● **Written tasks**:
[1] In the grid streets excerpt, what range of values is allowed for m and n?
[2] Translate this sentence from the grid streets excerpt into Spanish: "You will get stuck at cell (0, 1) and you cannot reach cell (0, 2)."
[3] Continue the Kotlin code in the grid streets excerpt from the point where it stops.

--- Begin Excerpt to read ---

Input: grid = [[1,2,1],[1,2,1]]

Output: false

Explanation: As shown you the street at cell (0, 0) is not connected with any street of any other cell and you will get stuck at cell (0, 0)

Example 3:

Input: grid = [[1,1,2]]

Output: false

Explanation: You will get stuck at cell (0, 1) and you cannot reach cell (0, 2).

Constraints:

• m == grid.length
• n == grid[i].length
• 1 <= m, n <= 300
• 1 <= grid[i][j] <= 6

Solution

import java.util.LinkedList
import java.util.Queue

class Solution {
    private val dirs = arrayOf(
        arrayOf(intArrayOf(0, -1), intArrayOf(0, 1)),
        arrayOf(intArrayOf(-1, 0), intArrayOf(1, 0)),
        arrayOf(
            intArrayOf(0, -1),
            intArrayOf(1, 0)
        ),
        arrayOf(intArrayOf(0, 1), intArrayOf(1, 0)),
        arrayOf(intArrayOf(0, -1), intArrayOf(-1, 0)),
        arrayOf(
            intArrayOf(0, 1),
            intArrayOf(-1, 0)

--- End Excerpt to read ---
--- Begin Data provided ---

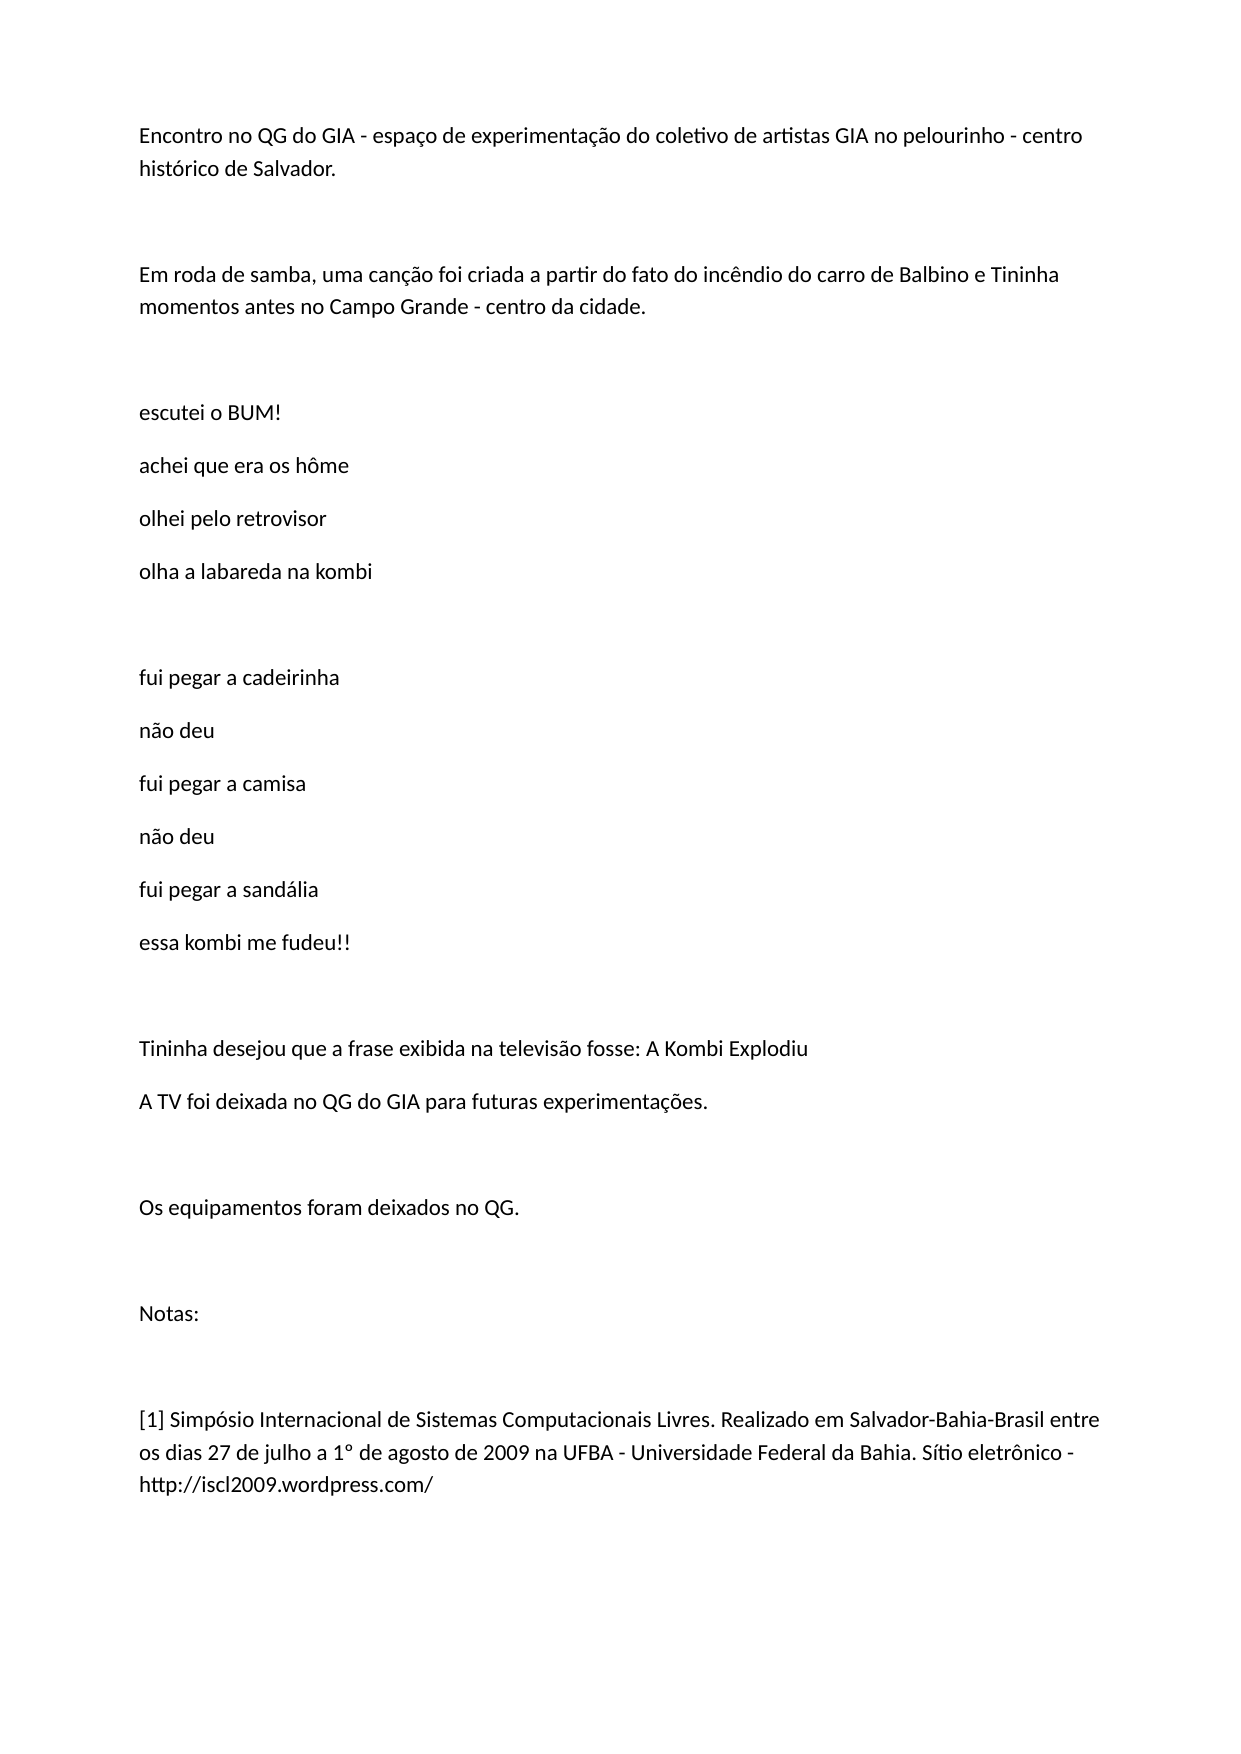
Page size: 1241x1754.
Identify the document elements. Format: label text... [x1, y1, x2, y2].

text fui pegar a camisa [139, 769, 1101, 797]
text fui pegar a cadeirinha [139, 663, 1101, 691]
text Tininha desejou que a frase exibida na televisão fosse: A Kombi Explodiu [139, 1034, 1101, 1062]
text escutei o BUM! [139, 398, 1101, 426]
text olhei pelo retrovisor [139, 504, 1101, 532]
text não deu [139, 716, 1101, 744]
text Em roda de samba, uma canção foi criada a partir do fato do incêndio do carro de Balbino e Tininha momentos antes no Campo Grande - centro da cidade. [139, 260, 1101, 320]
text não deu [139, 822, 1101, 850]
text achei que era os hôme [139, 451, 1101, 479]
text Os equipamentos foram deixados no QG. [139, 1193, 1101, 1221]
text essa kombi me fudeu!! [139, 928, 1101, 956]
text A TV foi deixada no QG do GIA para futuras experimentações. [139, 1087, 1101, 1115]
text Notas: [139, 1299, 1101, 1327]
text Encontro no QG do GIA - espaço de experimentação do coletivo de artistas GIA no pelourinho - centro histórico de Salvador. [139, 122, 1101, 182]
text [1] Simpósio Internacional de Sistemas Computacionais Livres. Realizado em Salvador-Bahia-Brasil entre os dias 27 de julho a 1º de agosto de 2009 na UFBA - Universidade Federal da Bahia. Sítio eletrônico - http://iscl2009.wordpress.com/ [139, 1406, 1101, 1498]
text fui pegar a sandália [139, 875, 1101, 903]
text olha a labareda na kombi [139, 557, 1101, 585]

--- End Data provided ---
--- Begin Data provided ---

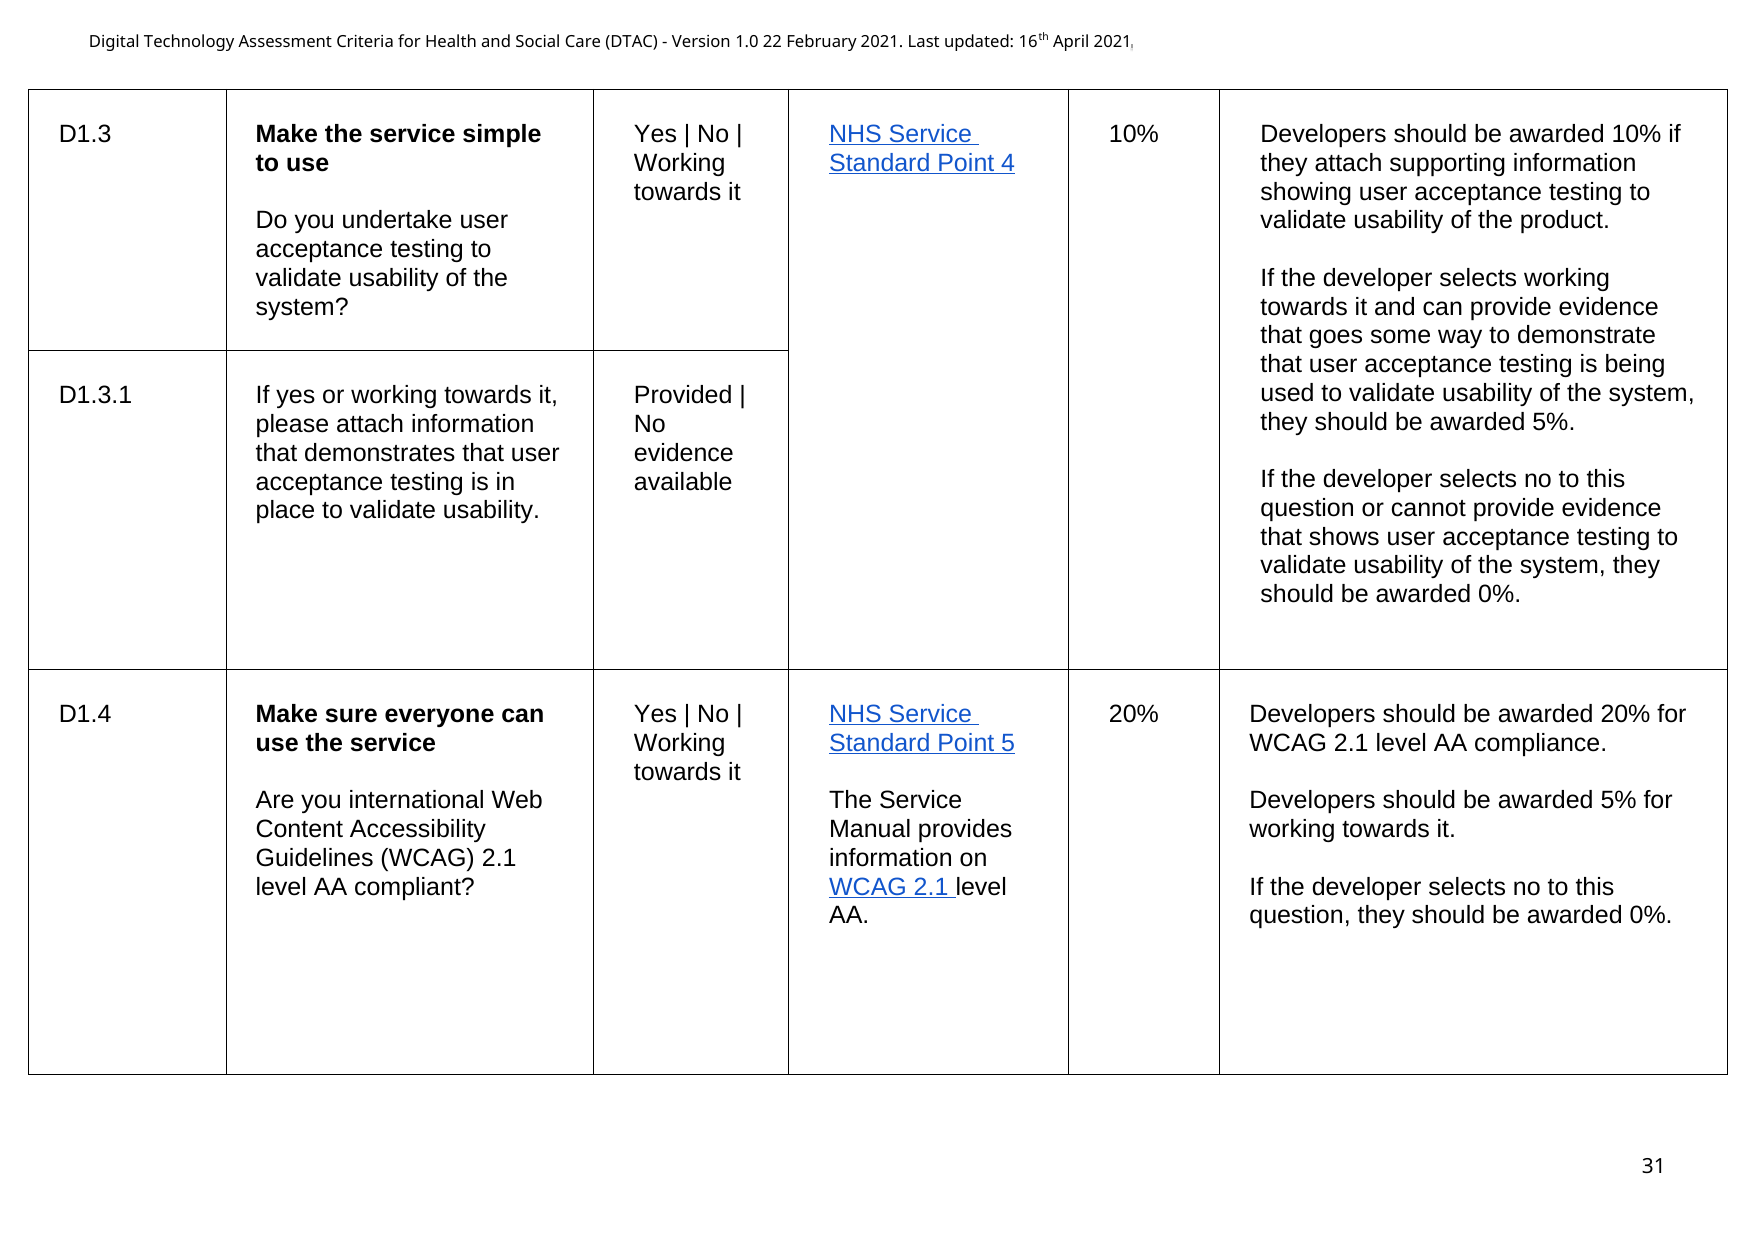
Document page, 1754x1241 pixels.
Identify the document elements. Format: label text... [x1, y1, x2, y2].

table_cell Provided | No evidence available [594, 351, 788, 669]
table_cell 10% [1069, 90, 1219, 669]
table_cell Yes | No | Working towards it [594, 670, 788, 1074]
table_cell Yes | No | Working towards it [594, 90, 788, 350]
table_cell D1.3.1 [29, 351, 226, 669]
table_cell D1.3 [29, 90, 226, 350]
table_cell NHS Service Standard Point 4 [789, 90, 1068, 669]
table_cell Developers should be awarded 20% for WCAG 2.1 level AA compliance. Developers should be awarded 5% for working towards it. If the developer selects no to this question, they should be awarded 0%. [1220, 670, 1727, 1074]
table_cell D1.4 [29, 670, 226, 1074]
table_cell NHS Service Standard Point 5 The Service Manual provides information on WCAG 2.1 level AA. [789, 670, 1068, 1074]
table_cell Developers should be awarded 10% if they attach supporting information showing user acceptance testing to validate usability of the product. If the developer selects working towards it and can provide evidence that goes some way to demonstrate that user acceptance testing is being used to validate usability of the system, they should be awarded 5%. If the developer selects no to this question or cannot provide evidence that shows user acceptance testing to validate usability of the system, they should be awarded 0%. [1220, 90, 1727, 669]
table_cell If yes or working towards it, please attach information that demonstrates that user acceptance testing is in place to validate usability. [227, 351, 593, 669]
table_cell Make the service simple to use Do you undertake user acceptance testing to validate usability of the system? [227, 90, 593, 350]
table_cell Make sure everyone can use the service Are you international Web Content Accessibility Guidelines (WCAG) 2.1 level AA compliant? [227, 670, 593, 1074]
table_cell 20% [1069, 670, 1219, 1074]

--- End Data provided ---
--- Begin Data provided ---

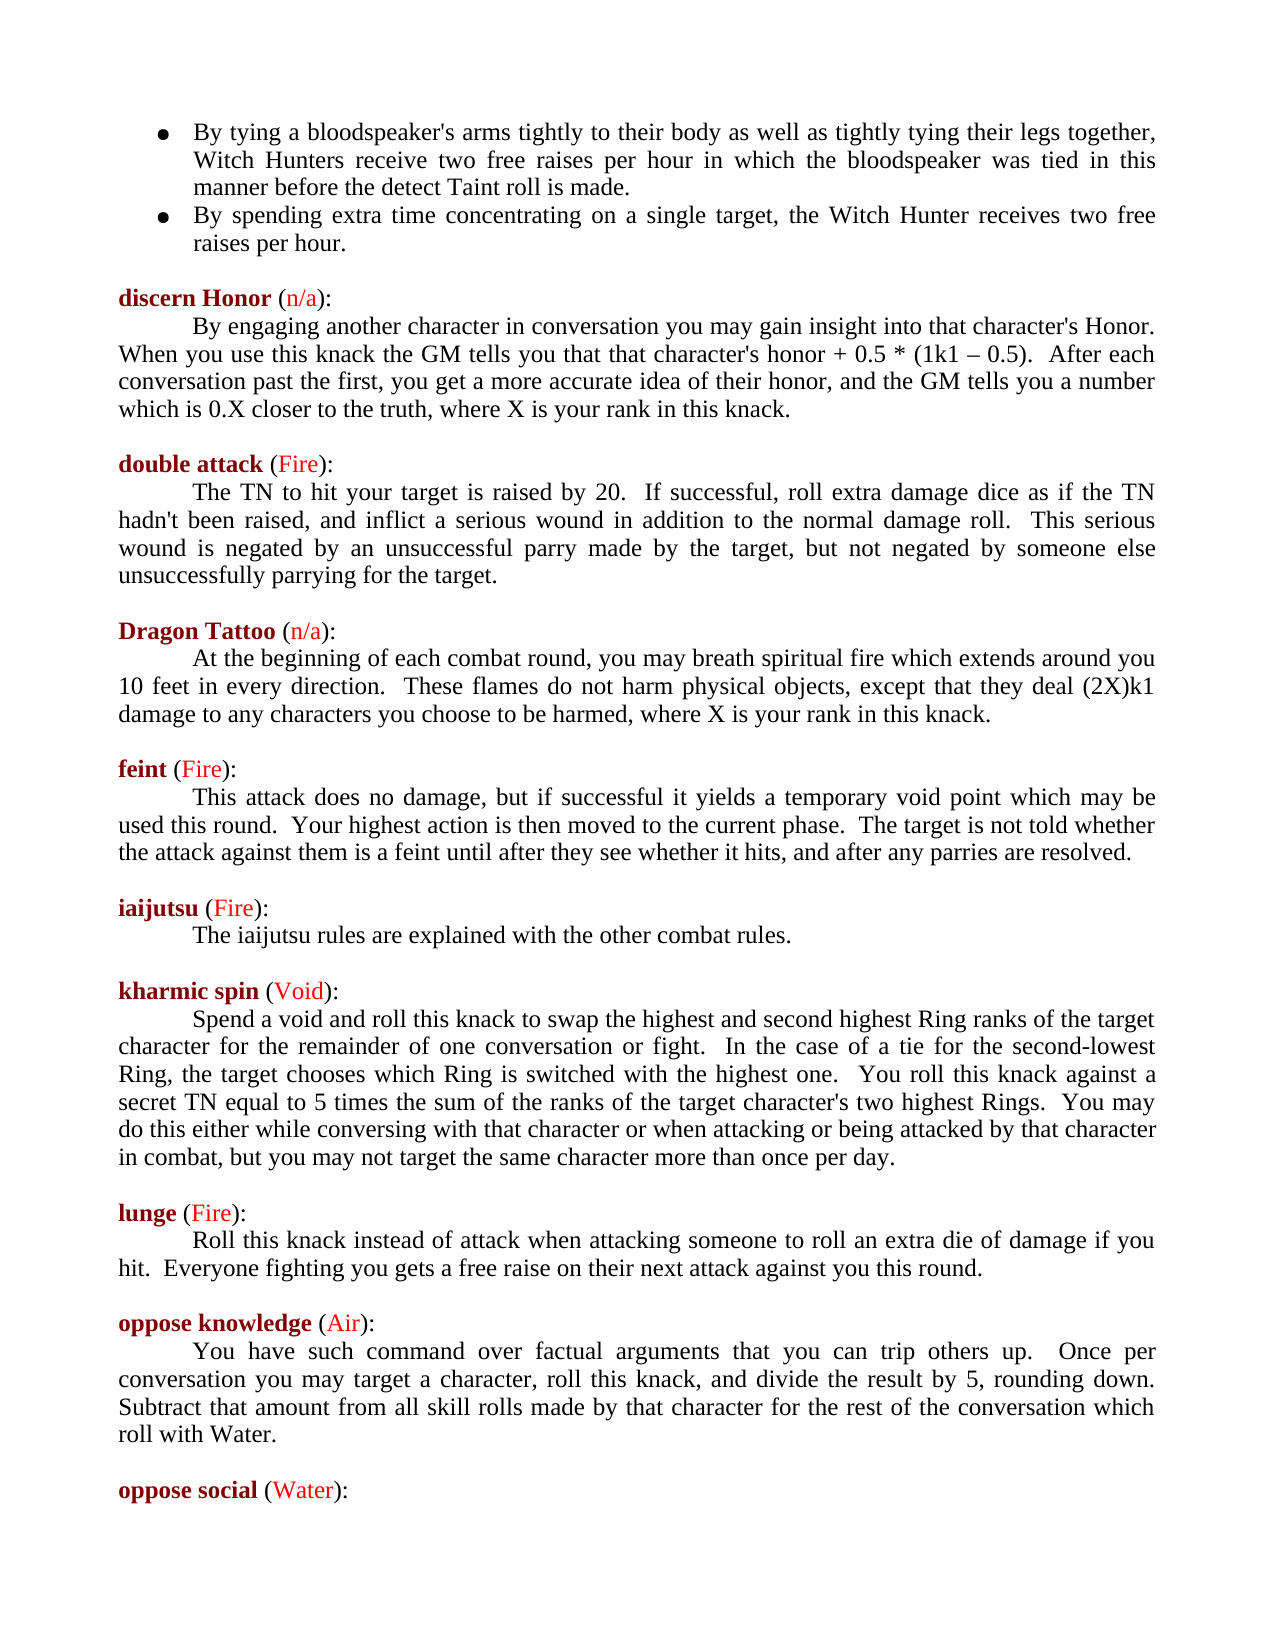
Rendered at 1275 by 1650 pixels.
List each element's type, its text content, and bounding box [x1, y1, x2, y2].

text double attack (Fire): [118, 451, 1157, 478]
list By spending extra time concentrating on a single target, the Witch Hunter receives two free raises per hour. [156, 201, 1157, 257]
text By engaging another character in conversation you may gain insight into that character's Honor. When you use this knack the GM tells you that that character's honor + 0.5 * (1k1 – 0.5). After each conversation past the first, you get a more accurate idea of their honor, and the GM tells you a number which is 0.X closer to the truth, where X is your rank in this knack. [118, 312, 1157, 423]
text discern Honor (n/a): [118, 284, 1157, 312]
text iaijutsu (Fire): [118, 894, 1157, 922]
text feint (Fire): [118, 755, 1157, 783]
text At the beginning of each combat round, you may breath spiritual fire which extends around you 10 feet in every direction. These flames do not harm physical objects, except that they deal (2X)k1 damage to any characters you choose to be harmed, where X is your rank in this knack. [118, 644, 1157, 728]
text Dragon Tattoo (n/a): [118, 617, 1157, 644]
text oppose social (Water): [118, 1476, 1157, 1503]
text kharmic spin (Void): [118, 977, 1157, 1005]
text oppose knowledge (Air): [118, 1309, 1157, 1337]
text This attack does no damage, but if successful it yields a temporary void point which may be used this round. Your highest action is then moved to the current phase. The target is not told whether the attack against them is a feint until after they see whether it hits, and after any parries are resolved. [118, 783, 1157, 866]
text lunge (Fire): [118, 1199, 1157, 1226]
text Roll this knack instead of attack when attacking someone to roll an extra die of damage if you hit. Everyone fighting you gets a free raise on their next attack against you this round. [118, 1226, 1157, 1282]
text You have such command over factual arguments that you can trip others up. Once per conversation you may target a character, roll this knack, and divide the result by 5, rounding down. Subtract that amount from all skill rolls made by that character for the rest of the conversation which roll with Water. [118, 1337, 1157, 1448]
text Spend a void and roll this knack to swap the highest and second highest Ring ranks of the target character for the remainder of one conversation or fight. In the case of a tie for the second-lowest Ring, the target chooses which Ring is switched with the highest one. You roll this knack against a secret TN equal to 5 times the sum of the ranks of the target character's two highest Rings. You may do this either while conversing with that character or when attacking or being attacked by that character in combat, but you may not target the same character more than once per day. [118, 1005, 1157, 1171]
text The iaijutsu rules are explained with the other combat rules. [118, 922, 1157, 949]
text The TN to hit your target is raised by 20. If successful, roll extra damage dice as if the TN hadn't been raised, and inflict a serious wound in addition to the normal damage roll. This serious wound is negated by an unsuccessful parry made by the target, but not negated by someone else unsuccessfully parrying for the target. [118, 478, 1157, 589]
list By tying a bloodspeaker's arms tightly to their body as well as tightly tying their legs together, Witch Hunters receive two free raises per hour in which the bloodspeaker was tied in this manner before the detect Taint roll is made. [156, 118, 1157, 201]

--- End Data provided ---

● **The replies**:
[1] From 1 to 300 inclusive.

[2] Te quedarás atascado en la celda (0, 1) y no podrás llegar a la celda (0, 2).

[3]
        )
    )

    // the idea is you need to check port direction match, you can go to next cell and check whether
    // you can come back.
    fun hasValidPath(grid: Array<IntArray>): Boolean {
        val m = grid.size
        val n = grid[0].size
        val visited = Array(m) { BooleanArray(n) }
        val q: Queue<IntArray> = LinkedList()
        q.add(intArrayOf(0, 0))
        visited[0][0] = true
        while (q.isNotEmpty()) {
            val cur = q.poll()
            val x = cur[0]
            val y = cur[1]
            val num = grid[x][y] - 1
            for (dir in dirs[num]) {
                val nx = x + dir[0]
                val ny = y + dir[1]
                if (nx < 0 || nx >= m || ny < 0 || ny >= n || visited[nx][ny]) {
                    continue
                }
                // go to the next cell and come back to orign to see if port directions are same
                for (backDir in dirs[grid[nx][ny] - 1]) {
                    if (nx + backDir[0] == x && ny + backDir[1] == y) {
                        visited[nx][ny] = true
                        q.add(intArrayOf(nx, ny))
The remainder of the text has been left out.